Dataset records:
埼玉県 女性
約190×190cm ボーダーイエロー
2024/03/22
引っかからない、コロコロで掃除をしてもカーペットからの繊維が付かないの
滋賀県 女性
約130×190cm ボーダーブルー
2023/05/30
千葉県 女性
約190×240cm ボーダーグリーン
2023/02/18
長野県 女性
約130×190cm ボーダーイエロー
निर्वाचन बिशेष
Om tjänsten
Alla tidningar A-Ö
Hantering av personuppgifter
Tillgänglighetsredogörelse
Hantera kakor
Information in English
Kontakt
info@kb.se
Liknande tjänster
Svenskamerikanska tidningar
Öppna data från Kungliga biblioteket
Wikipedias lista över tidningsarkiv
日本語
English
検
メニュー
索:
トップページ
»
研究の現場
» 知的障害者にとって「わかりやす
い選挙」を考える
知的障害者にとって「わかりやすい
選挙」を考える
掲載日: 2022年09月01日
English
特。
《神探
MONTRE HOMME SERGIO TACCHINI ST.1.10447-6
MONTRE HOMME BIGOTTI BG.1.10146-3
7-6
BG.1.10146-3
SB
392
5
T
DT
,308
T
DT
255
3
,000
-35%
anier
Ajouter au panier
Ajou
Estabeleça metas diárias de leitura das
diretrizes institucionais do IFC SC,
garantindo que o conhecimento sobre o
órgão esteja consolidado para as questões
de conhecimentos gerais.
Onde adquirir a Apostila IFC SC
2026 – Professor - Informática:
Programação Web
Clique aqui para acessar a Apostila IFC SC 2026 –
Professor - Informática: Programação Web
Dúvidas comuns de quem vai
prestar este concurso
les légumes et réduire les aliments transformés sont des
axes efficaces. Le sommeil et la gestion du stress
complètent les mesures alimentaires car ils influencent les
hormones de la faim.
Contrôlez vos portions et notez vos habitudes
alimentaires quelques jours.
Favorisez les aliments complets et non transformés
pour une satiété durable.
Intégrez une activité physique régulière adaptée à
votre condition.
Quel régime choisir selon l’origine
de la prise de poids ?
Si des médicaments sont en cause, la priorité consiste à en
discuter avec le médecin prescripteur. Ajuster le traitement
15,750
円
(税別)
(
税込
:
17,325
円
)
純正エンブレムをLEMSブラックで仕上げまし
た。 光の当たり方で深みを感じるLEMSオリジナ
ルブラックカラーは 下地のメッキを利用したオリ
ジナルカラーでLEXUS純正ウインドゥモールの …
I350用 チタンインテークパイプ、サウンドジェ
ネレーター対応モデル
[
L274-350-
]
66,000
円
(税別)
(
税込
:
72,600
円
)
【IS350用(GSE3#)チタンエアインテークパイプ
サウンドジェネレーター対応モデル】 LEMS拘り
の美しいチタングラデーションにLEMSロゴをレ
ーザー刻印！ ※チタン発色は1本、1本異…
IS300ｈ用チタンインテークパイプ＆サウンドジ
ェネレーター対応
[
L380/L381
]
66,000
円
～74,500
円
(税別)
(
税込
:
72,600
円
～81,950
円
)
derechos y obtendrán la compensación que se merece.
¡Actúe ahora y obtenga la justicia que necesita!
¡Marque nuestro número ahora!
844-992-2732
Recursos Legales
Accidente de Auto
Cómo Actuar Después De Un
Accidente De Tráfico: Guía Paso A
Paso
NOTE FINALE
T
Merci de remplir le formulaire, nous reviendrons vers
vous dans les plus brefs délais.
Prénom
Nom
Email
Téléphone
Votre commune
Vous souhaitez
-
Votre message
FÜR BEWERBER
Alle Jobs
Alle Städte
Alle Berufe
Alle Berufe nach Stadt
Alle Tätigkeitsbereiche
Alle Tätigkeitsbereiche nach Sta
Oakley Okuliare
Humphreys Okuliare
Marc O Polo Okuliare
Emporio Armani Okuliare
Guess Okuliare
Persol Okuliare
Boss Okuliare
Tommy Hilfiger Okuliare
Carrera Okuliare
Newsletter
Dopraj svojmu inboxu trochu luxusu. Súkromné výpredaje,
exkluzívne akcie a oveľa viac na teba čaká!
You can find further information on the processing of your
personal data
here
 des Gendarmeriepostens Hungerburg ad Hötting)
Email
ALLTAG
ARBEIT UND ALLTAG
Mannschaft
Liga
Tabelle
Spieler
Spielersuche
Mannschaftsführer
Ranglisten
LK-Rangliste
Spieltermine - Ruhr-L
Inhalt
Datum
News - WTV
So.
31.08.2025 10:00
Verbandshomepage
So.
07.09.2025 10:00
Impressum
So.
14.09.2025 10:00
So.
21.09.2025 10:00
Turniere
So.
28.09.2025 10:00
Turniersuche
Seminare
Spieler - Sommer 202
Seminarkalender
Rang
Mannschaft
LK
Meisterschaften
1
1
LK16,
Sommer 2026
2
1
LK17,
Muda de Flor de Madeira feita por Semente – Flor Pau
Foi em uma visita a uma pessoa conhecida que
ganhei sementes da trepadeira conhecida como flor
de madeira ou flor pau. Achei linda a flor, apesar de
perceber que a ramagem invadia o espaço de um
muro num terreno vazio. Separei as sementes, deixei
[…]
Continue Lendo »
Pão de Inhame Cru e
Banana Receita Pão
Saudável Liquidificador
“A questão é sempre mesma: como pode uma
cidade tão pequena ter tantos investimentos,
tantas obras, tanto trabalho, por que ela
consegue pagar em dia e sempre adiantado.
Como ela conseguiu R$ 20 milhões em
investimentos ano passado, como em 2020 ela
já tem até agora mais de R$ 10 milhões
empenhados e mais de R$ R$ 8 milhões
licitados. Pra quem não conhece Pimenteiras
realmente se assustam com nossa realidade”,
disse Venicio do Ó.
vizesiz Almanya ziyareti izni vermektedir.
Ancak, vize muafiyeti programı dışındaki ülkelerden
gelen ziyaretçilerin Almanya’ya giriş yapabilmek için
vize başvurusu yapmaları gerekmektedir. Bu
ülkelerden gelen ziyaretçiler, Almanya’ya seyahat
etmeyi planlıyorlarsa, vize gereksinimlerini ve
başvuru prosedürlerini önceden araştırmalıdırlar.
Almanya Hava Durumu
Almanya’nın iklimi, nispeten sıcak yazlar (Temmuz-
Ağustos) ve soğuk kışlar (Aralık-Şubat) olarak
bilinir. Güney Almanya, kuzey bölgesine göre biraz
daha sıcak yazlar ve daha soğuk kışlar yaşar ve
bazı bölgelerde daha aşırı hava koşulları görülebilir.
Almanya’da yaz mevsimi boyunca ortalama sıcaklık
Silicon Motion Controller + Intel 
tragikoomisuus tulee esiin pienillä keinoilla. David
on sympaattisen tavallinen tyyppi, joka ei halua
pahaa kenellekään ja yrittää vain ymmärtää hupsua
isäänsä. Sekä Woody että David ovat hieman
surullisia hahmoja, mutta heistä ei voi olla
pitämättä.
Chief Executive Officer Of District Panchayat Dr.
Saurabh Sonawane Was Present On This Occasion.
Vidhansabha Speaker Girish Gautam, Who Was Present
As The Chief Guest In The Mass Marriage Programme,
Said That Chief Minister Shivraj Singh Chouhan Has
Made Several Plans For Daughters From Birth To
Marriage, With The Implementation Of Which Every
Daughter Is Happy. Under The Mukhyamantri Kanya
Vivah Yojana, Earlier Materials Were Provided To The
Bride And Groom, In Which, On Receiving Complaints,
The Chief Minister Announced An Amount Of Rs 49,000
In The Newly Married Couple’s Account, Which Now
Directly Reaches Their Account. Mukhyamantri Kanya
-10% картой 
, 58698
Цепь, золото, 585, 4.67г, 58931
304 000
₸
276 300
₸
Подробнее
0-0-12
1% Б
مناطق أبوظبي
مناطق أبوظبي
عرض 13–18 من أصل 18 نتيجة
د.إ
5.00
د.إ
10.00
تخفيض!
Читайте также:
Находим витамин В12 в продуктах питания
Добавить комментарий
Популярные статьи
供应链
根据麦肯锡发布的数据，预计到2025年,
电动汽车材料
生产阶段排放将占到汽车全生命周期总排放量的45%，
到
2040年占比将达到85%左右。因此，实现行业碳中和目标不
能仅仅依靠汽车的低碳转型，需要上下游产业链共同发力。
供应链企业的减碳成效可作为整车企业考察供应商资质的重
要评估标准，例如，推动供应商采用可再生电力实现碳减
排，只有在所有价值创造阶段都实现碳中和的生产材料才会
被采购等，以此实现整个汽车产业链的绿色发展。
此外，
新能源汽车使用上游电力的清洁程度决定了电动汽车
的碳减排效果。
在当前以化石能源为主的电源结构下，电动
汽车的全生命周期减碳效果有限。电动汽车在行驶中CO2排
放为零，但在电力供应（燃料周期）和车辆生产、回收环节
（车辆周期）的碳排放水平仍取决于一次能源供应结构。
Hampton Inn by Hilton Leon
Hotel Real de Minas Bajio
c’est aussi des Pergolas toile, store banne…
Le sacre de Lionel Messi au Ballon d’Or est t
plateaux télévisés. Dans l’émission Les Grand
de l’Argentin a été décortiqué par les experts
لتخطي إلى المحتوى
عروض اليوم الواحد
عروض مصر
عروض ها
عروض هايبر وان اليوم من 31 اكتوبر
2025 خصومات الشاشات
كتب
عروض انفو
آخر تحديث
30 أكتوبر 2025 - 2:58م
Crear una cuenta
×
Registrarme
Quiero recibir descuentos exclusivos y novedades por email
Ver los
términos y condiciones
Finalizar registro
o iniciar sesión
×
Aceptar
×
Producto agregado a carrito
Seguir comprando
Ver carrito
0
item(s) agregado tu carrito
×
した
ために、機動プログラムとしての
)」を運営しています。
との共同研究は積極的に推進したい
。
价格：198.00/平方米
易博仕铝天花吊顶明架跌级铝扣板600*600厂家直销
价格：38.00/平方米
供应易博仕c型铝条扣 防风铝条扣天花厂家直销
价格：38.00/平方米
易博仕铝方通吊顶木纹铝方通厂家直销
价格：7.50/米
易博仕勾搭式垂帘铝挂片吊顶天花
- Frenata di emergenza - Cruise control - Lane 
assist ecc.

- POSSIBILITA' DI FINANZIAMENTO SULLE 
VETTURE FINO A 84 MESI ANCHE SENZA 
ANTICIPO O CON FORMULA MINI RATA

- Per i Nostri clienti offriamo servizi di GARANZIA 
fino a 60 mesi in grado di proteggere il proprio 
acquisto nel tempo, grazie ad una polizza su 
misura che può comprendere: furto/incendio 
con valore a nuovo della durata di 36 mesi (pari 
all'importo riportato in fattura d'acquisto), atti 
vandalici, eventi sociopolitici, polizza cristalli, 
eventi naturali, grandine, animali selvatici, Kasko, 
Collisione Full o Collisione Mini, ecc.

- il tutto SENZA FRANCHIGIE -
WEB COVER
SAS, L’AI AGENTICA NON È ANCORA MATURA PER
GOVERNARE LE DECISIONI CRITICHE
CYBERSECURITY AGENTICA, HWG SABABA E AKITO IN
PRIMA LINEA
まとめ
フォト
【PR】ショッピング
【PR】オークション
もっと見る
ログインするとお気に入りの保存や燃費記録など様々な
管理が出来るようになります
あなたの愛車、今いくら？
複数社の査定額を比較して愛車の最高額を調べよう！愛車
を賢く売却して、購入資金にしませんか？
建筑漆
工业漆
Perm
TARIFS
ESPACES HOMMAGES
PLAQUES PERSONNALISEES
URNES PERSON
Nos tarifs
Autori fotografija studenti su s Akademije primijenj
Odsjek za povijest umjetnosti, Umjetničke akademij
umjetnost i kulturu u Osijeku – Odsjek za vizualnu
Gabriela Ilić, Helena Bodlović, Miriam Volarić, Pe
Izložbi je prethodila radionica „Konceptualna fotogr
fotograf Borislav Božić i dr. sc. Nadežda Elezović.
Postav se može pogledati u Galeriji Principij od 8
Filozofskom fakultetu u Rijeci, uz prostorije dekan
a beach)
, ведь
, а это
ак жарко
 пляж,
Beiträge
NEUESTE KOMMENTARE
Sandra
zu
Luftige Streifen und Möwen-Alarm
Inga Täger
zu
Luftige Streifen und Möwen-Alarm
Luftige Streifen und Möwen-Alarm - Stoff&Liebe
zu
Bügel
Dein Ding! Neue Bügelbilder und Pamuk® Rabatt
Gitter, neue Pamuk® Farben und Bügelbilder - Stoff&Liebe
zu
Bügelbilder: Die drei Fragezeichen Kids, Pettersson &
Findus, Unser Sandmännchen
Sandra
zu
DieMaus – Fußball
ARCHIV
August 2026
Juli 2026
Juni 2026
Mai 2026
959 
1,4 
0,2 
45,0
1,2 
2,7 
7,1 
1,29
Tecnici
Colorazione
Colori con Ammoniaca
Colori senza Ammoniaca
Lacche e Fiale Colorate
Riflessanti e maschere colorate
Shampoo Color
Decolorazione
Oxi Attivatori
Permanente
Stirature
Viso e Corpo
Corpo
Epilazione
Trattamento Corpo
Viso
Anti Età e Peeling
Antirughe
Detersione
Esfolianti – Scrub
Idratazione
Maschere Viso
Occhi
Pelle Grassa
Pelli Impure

What needs to be done:
Reproduce the part of the records that opens with the line containing "- POSSIBILITA' DI FINANZIAMENTO SULLE" and closes with the line containing "Collisione Full o Collisione Mini, ecc.", changing "60 mesi" to "48 mesi" and leaving all else as is.

Solution to this exercise:
- POSSIBILITA' DI FINANZIAMENTO SULLE 
VETTURE FINO A 84 MESI ANCHE SENZA 
ANTICIPO O CON FORMULA MINI RATA

- Per i Nostri clienti offriamo servizi di GARANZIA 
fino a 48 mesi in grado di proteggere il proprio 
acquisto nel tempo, grazie ad una polizza su 
misura che può comprendere: furto/incendio 
con valore a nuovo della durata di 36 mesi (pari 
all'importo riportato in fattura d'acquisto), atti 
vandalici, eventi sociopolitici, polizza cristalli, 
eventi naturali, grandine, animali selvatici, Kasko, 
Collisione Full o Collisione Mini, ecc.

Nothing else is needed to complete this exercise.